Etrange film que ce Parfum, parfois rattaché au giallo, même si les meurtres n’interviennent que fort tardivement. Il s’agit plus de mystère, d’ambiance. Le côté énigmatique de l’enquête découle de la psyché troublée de Silvia, un élément régulièrement présent dans le giallo.
Le scénario emprunte nombre d’éléments à l’Alice au pays des merveilles de Lewis Caroll : un papillon sous verre offert à Roberto pour rappeler la chenille, le chat Chopin en écho à celui du Cheshire, et quelques autres références nous conduisant à identifier Silvia à la fois en une Alice perdue en pays inconnu ET en reine de cœur dont la folie castratrice trouve ici explication dans un trauma d’enfance.
Le parfum du titre réfère donc moins à une fragrance particulière (à peine cet élément est-il évoqué lors d’une unique scène) qu’aux réminiscences du passé (le parfum comme trace), ce que soulignent de nombreux flashbacks ou hallucinations dont va souffrir une Silvia qui perd peu à peu le contrôle de la réalité et de sa vie.
La mise en scène et le déroulé de l’intrigue plongent d’ailleurs le spectateur dans le même questionnement que Silvia, dubitatif quant à la véracité de ce qui se produit, jouant des fausses pistes.
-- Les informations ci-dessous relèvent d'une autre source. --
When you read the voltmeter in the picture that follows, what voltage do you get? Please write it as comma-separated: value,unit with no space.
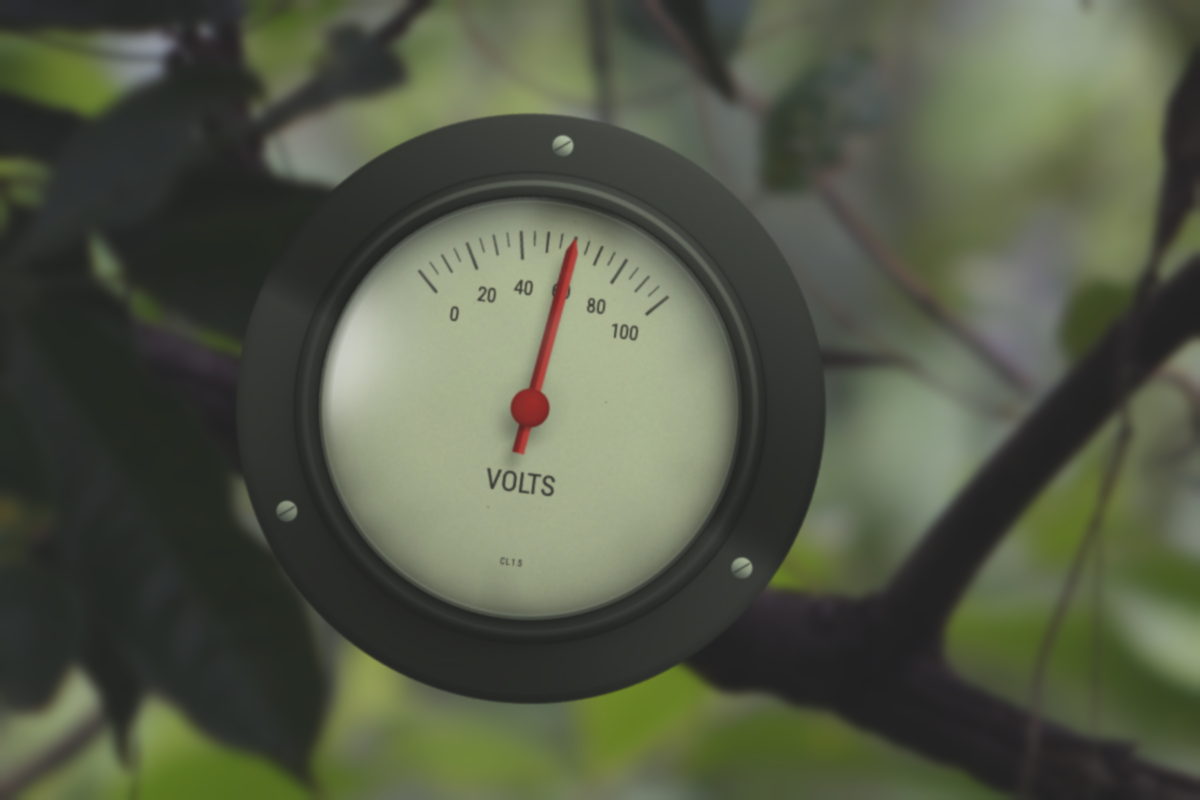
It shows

Peut-on se fier à ce que voient nos yeux ? Au début du film, Silvia offre un papillon bleu à Roberto. La combinaison de la couleur du rêve, le bleu, et du papillon (l’âme) nous donne l’indice que nous quittons les terres de la réalité pour entrer dans un monde onirique que nous ne délaisserons plus guère. Le reste de la séquence multiplie d’ailleurs les éléments bleutés dans le décor. Par la suite, même si cette couleur n’est plus prédominante, ce sont les décors eux-mêmes qui par leur exubérance, la luxuriance des objets, leur incongruité, etc., nous maintiennent dans un monde de rêve éveillé.
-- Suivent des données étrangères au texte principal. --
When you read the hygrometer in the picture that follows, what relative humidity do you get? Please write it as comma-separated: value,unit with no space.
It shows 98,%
LE PARFUM DE LA DAME EN NOIR n’est pas pour autant exempt de défauts. A force de vouloir perdre le spectateur, le script finit parfois par s’égarer lui-même. Ce point en rebutera plus d’un. Les autres accepteront ces divagations, abandonneront toute velléité de relier chacun des éléments d’un puzzle un peu cafouillant et jouiront du spectacle. Qui demande à un rêve de se montrer logique ?
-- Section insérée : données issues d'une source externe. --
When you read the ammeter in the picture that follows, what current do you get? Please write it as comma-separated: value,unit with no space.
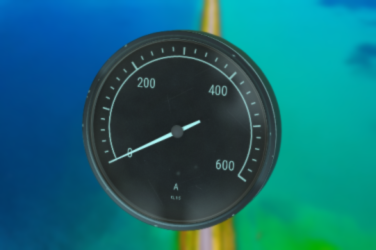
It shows 0,A
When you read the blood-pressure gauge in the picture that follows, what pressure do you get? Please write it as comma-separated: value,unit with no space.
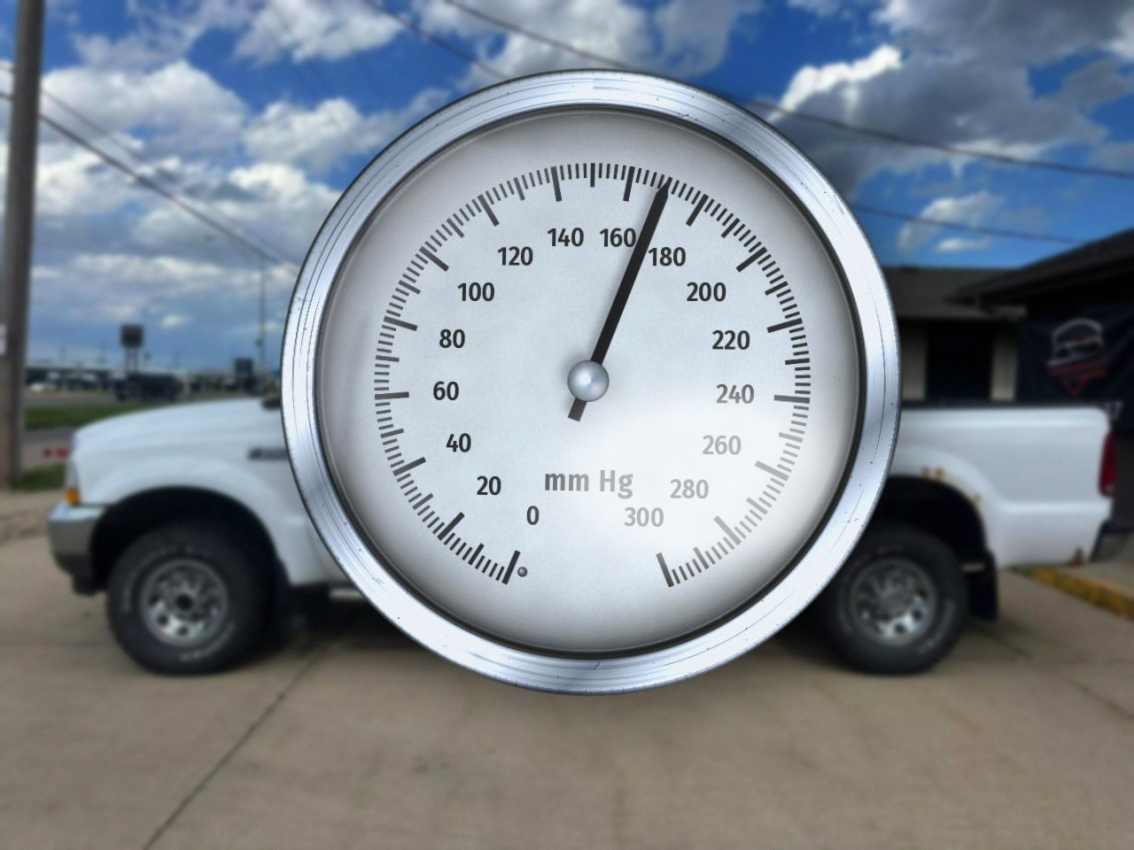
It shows 170,mmHg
Et puis, c’est aussi l’occasion de se délecter de la prestation de la superbe Mimsy Farmer, qui campe ici une Silvia en voie d’effondrement. Très belle composition d’une actrice alors au sommet artistiquement et à qui l’édition 2010 de l’Etrange Festival rendait hommage le temps de trois films, reprogrammant ainsi aux côtés de ce PARFUM DE LA DAME EN NOIR, l’excellent LA ROUTE DE SALINA et le non moins intéressant LE MAÎTRE ET MARGUERITE.